Comparison of Soft X-Ray Contact Microscopy with Other Microscopical Techniques for the Study of the Fine Structure of Plant Cells

Abstract

The maximum resolution of light microscopy is about 250 nm, so for most biological ultrastructural work the electron microscope with its higher resolution of approximately 5 nm is used. However, since electrons are readily absorbed by biological material, thin sections (usually 50–100 nm) are essential, with subsequent heavy metal deposition to enhance contrast. The preparative procedures necessary for electron microscopy (fixation, embedding, sectioning and post-staining all have the potential for introducing artefacts into the final image obtained. During the development of electron microscopy such problems have been reduced and this technique is now widespread and accepted as the only practical method for examining the fine structure of cells. The technique of soft x-ray contact microscopy offers the potential for examining wet (living) cells with a higher resolution (< 100 nm) than light microscopy though its resolution is unlikely to approach that of transmission electron microscopy (TEM). Initial work at Daresbury using the lower energy synchrotron-generated soft x-rays, required relatively long exposure times (10–20 secs.).
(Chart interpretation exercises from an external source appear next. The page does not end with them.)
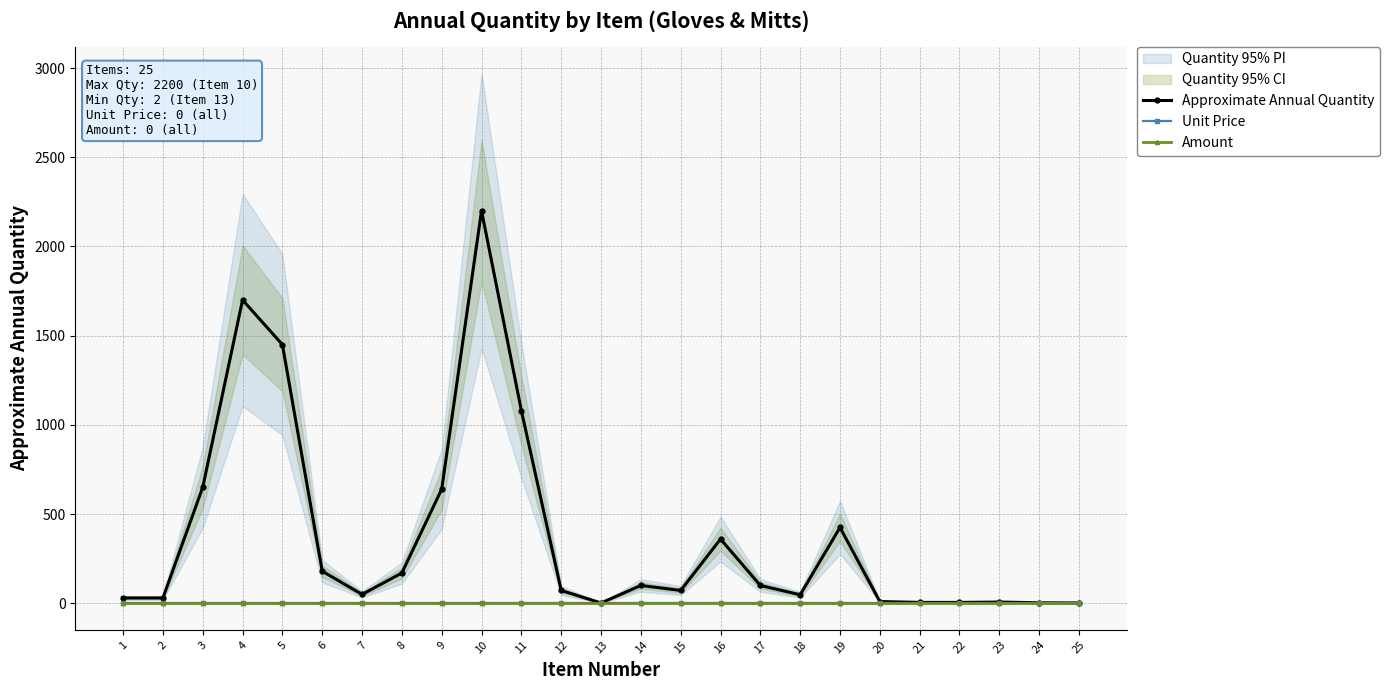

At which label is Amount closest to 0?

1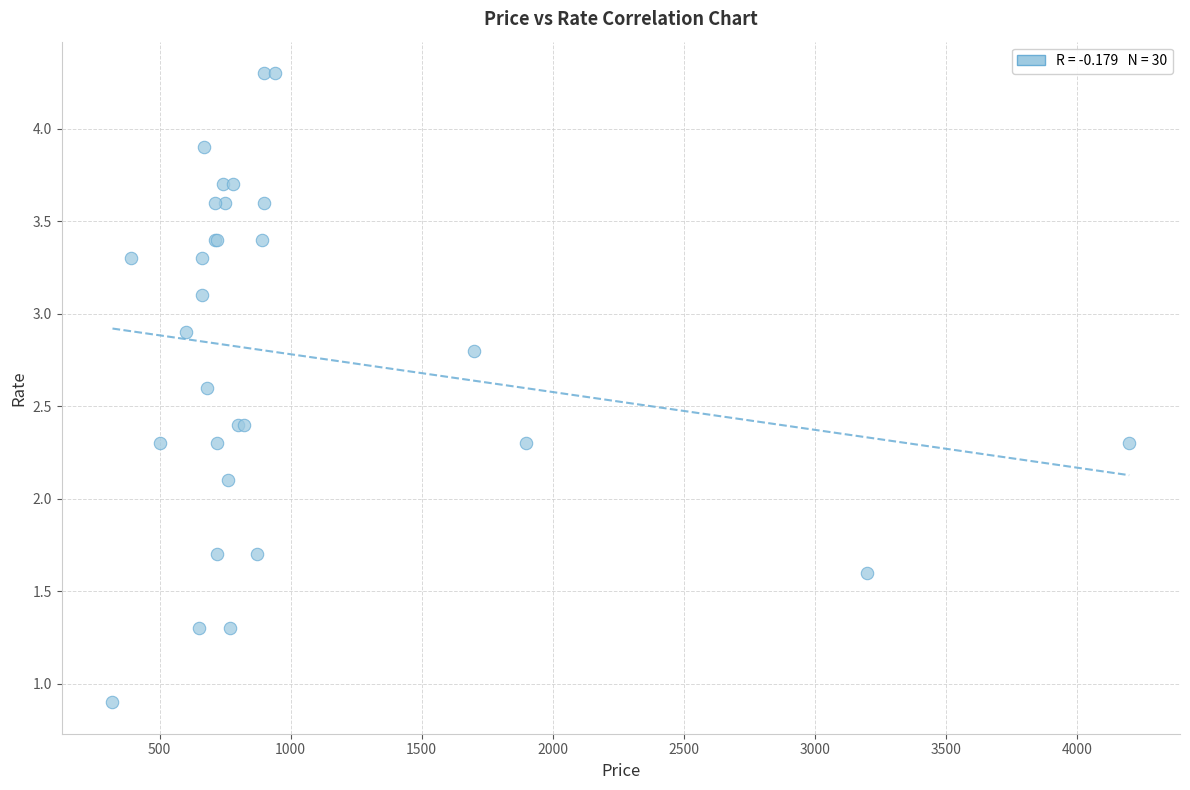

What Y value in the scatter plot is closest to 2?

2.1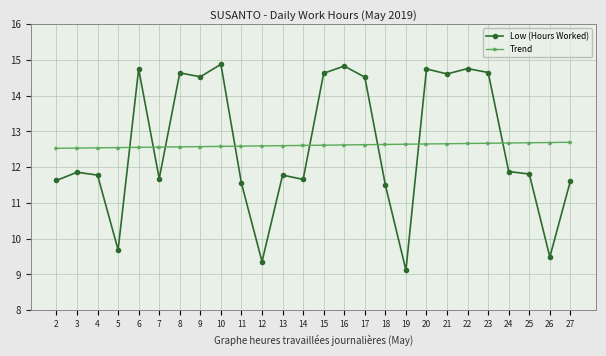

List the series in order of their peak value, lowest first.

Trend, Low (Hours Worked)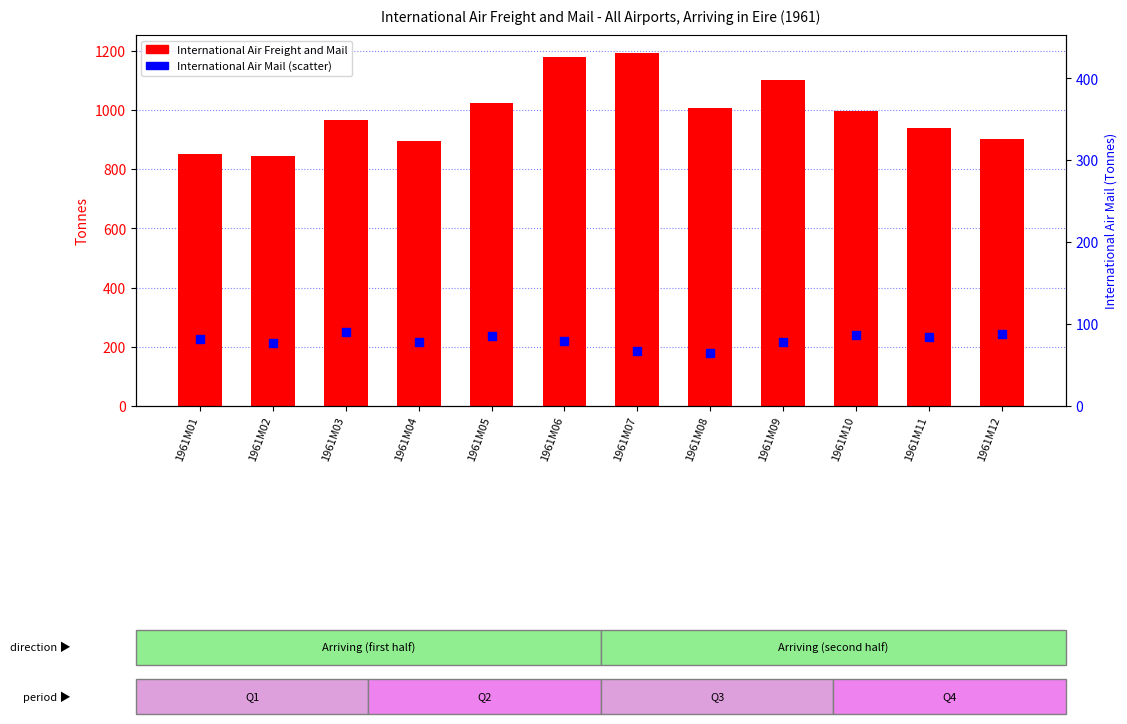

Which series has the largest Y range (max minus min)?

International Air Freight and Mail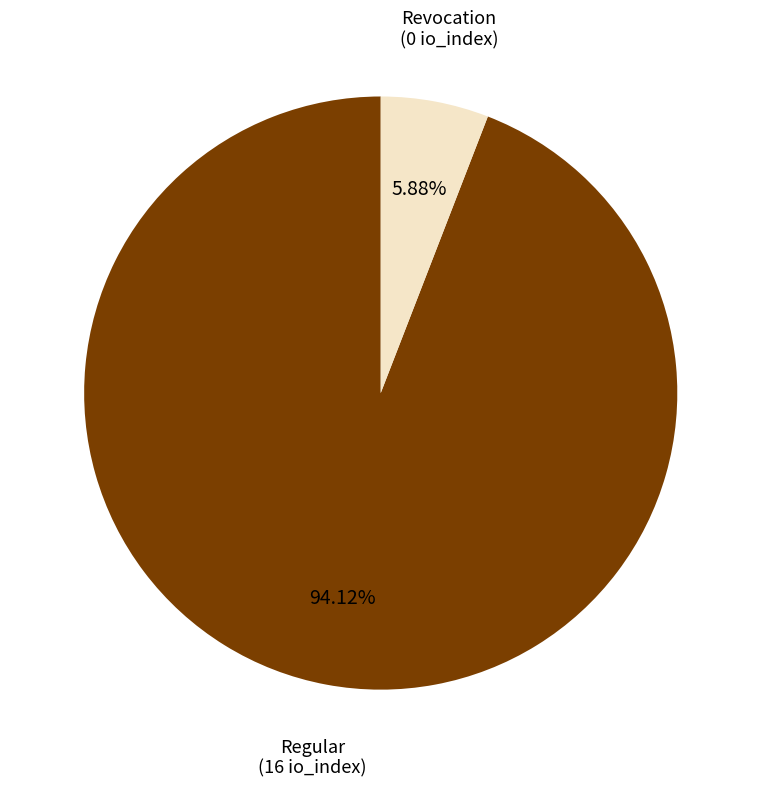

What is the largest slice in the pie chart?

Regular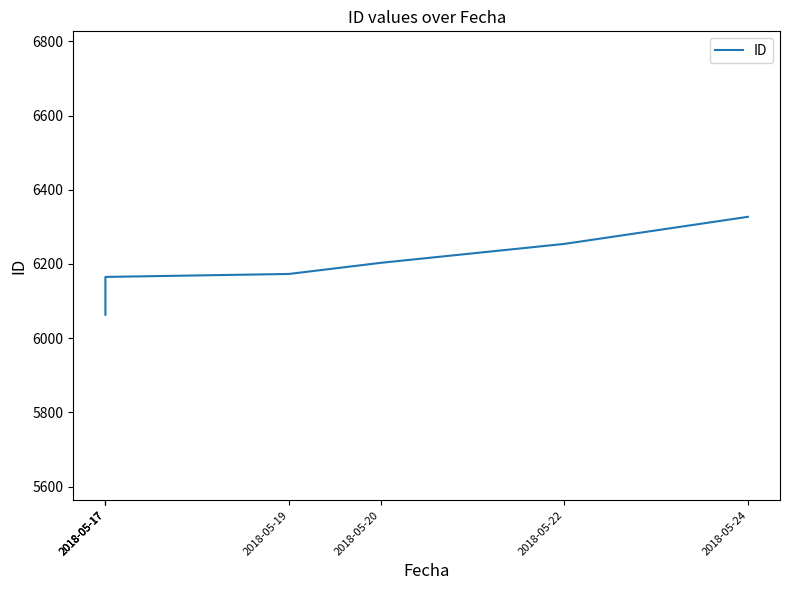

Reading right to left, extract all data points from this chart.

2018-05-24=6327	2018-05-22=6254	2018-05-20=6203	2018-05-19=6173	2018-05-17=6165	2018-05-17=6073	2018-05-17=6063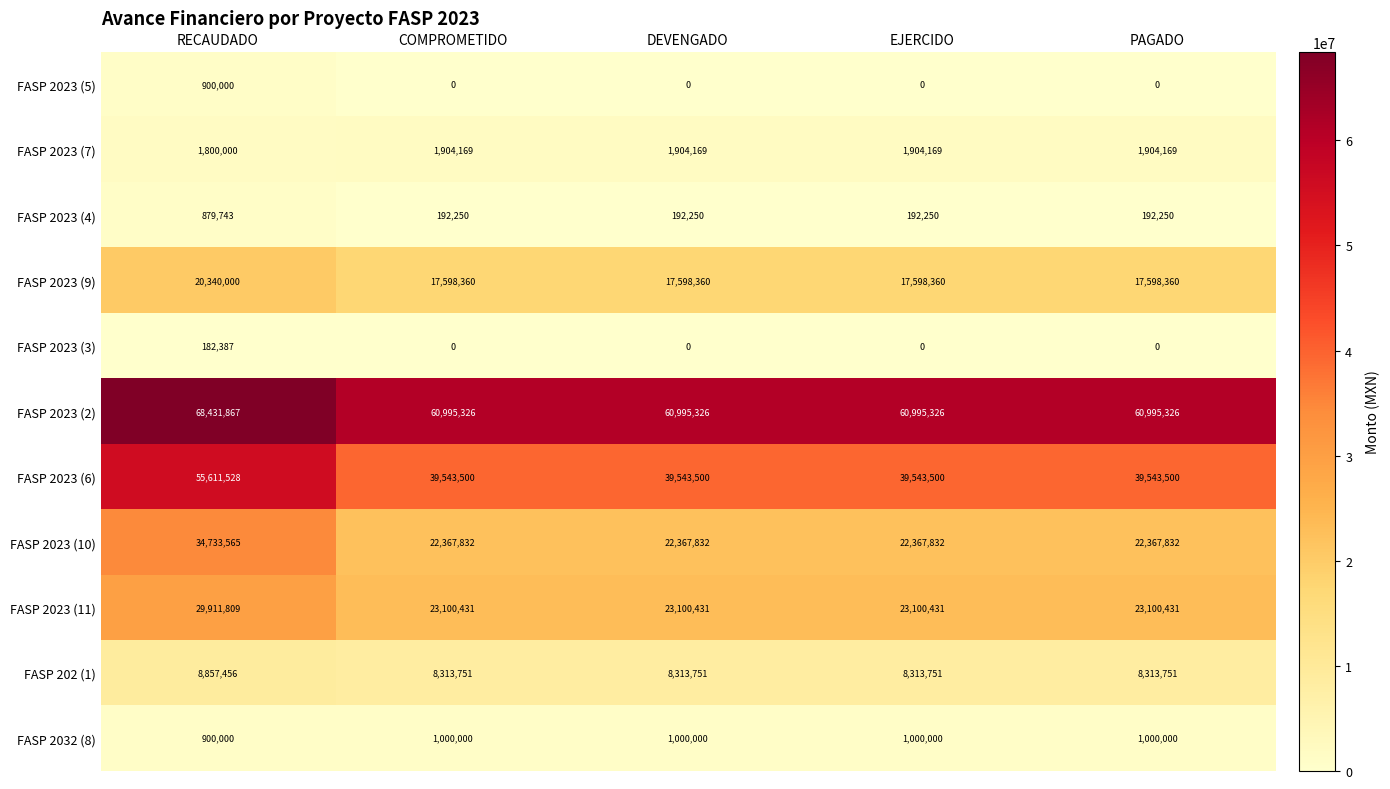

Which label corresponds to the largest value in the chart?

RECAUDADO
The possibility of cell damage before imaging necessitated the use of critical point dried (CPD) rather than wet cells. The higher energy of laser-produced plasmas at the Rutherford-Appleton Laboratory (RAL) permitted very short exposure times (1–50ns) so enabling wet cell imaging to be attempted. We report here preliminary results on the imaging of whole algal cells which were selected because their dimensions (1–10μm) were within the theoretical penetration limit of soft x-rays. The images obtained are compared with those produced by light microscopy (Nomarski interference) and TEM.